死锁,活锁与饥饿
1、死锁
死锁:会使得所有并发程序在等待,如果没有外界干预,程序不能恢复
type values struct{
mu sync.Mutex
value int
}
func TestMutes(v1, v2 *values){
defer wg.Done()
v1.mu.Lock()
defer v1.mu.Unlock()
time.Sleep(2*time.Second)
v2.mu.Lock()
defer v2.mu.Unlock()
fmt.Println("v1+v2=:",v1.value+v2.value)
}
var wg sync.WaitGroup
func main(){
var a = values{
value:1,
mu:sync.Mutex{},
}
var b = values{
value: 2,
mu:sync.Mutex{},
}
wg.Add(2)
go TestMutes(&a,&b)
go TestMutes(&b,&a)
wg.Wait()
}
fatal error: all goroutines are asleep - deadlock!
由时间问题产生死锁,代码运行时机:
检测,防止和纠正死锁的四个方式:
- 相互排斥:并发进程同时拥有资源的独占权
- 等待条件:并发进程必须同时拥有一个资源,并等待额外的资源
- 没有抢占:并发进程拥有的资源只能被该进程释放
- 循环等待:一个并发进程p1必须等待一系列其他并发进程p2,p2也同时在等待p1
上面的代码中goroutine的资源无法做到(没有抢占)
2、活锁
活锁:正在主动执行并发操作的程序,但是这些操作不能向前推进程序的状态
//模拟人通过走廊
func main(){
cadence := sync.NewCond(&sync.Mutex{})
go func(){
for range time.Tick(1 *time.Millisecond){
cadence.Broadcast()
}
}()
takeStep := func(){
cadence.L.Lock()
cadence.Wait()
cadence.L.Unlock()
}
//tryDir允许一个人尝试一个方向移动
tryDir := func(dirName string, dir *int32, out *bytes.Buffer)bool{
fmt.Fprintf(out,"%v",dirName)
atomic.AddInt32(dir,1)//向一个方向移动
takeStep() //每个人每次移动的节奏一样
if atomic.LoadInt32(dir)==1{
fmt.Fprintf(out,".Success!")
return true
}
takeStep()
atomic.AddInt32(dir,-1)//表示不能走放弃
return false
}
var left, right int32
tryLeft := func(out *bytes.Buffer)bool{return tryDir(" left ",&left,out)}
tryRight := func(out *bytes.Buffer) bool{return tryDir(" right ",&right,out)}
walk := func(walking *sync.WaitGroup, name string){
var out bytes.Buffer
defer func() {fmt.Println(out.String())}()
defer walking.Done()
fmt.Fprintf(&out, "%v is trying to scoot:",name)

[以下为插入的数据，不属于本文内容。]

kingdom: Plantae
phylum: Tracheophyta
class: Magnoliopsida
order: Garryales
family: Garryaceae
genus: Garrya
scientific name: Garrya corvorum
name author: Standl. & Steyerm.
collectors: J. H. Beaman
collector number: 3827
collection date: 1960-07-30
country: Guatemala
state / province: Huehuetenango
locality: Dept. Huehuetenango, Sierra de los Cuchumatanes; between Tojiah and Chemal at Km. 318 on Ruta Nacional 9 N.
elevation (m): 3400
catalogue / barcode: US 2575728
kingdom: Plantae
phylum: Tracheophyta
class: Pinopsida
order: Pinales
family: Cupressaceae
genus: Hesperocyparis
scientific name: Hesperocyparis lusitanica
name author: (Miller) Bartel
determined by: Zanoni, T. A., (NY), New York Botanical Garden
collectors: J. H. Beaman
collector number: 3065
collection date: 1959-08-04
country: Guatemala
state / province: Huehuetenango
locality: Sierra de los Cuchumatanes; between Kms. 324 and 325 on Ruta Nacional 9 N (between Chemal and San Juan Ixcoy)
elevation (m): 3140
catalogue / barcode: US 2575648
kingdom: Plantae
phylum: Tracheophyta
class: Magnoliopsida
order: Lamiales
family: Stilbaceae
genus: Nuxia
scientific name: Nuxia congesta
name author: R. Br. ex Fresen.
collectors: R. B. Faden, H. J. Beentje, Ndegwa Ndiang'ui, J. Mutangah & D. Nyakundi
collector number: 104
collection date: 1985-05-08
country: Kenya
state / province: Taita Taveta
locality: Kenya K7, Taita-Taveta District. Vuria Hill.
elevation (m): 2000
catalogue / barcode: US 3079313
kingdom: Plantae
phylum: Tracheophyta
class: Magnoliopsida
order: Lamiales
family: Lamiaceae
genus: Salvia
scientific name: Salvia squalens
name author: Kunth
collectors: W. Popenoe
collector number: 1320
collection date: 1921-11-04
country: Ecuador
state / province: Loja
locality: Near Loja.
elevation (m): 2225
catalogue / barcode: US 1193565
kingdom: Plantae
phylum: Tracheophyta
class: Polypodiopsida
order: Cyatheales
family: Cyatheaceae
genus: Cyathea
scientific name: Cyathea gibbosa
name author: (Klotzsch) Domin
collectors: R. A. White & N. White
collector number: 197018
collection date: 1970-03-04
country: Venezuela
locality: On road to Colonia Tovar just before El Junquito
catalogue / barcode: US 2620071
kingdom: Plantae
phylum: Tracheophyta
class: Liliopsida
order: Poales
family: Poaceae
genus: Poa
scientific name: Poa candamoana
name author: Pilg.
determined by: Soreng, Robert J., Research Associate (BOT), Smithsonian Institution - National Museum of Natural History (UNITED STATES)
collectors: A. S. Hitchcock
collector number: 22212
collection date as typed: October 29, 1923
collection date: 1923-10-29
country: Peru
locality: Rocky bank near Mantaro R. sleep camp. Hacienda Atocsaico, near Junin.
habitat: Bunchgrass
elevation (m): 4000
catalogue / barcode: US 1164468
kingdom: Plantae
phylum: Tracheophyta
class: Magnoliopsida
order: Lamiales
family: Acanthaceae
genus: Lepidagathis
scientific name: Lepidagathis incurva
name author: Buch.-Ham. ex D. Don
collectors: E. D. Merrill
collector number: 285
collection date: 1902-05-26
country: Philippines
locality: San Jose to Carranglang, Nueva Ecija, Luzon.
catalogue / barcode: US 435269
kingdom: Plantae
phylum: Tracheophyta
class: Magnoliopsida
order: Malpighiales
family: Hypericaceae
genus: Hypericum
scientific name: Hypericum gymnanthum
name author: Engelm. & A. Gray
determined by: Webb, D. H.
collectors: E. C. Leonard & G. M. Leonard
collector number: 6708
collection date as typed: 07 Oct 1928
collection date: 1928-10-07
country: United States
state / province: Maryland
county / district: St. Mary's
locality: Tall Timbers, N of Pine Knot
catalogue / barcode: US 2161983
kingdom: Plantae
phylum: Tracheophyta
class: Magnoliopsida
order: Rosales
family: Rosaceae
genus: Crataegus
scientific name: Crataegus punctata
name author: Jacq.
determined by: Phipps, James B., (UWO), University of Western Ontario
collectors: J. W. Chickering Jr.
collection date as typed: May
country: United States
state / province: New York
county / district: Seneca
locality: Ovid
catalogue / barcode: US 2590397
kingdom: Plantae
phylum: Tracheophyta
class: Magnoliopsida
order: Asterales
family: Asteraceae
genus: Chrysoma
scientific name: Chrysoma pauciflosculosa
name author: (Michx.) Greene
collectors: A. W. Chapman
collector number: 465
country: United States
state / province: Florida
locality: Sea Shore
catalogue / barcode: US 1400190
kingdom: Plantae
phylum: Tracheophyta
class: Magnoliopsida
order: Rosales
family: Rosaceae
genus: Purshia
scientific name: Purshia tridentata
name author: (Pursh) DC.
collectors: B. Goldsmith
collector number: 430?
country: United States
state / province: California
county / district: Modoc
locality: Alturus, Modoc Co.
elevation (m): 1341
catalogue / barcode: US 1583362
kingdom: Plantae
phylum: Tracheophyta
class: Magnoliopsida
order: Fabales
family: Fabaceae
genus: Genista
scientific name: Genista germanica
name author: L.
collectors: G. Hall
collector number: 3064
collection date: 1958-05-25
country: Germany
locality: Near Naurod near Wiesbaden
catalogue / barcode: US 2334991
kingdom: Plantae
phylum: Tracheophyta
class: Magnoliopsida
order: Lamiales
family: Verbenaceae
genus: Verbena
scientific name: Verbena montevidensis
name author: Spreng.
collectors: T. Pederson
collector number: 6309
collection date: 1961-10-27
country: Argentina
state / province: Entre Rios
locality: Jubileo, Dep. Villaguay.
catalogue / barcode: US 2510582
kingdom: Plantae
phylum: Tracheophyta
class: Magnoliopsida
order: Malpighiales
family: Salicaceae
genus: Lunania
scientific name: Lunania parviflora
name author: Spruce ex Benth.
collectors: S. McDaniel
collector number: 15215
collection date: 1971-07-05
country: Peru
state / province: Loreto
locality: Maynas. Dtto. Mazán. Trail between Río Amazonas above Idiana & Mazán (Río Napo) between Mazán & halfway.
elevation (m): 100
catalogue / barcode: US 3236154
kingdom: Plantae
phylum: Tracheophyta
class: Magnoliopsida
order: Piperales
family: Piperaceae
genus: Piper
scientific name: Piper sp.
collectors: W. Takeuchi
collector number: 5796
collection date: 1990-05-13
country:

for i := 0; i < 5; i++{//对尝试次数进行限制
if tryLeft(&out) || tryRight(&out){//首先会尝试向左
return
}
}
fmt.Fprintf(&out,"\n%v hello!",name)
}
var peopleIn sync.WaitGroup//模拟两个人
peopleIn.Add(2)
go walk(&peopleIn,"tom")
go walk(&peopleIn,"alice")
peopleIn.Wait()
}
//结果:
//alice is trying to scoot: left right left right left right left right left right
alice hello!
tom is trying to scoot: left right left right left right left right left right
tom hello!
tom和alice在退出之前会持续竞争
3、饥饿
饥饿:表示在任何情况下,并发进程都无法获得执行工作所需的所有资源
饥饿通常指一个或多个并发进程占有资源,使得其他进程不能占有资源进行执行
var wg sync.WaitGroup
var sharedLock sync.Mutex
const runtime = 1 * time.Second
greedyWorker := func(){
defer wg.Done()
var count int
for begin := time.Now(); time.Since(begin) <= runtime; {
sharedLock.Lock()
time.Sleep(3*time.Nanosecond)
sharedLock.Unlock()
count++
}
fmt.Printf("Greedy worker was able to execute %d work loops\n",count)
}
politeWorker := func(){
defer wg.Done()
var count int
for begin := time.Now(); time.Since(begin) <= runtime; {
sharedLock.Lock()
time.Sleep(1*time.Nanosecond)
sharedLock.Unlock()
sharedLock.Lock()
time.Sleep(1*time.Nanosecond)
sharedLock.Unlock()
sharedLock.Lock()
time.Sleep(1*time.Nanosecond)
sharedLock.Unlock()
count++
}
fmt.Printf("Polite worker was able to execute %d work loops\n",count)
}
wg.Add(2)
go greedyWorker()
go politeWorker()
wg.Wait()
结果: Greedy worker was able to execute 297 work loops
Polite worker was able to execute 99 work loops
从结果中可以看出greedyWorker扩大了其持有共享锁的临界区,并阻止了politeWorker的高效工作
饥饿会导致程序性能不佳或错误,有可能使得程序出错,如果上面的例子中greedy完全阻止了polite完成工作,会使得polite永远得不到执行
在进行内存访问同步时,需要在粗粒度同步和细粒度同步之间找到平衡点,以提高程序的性能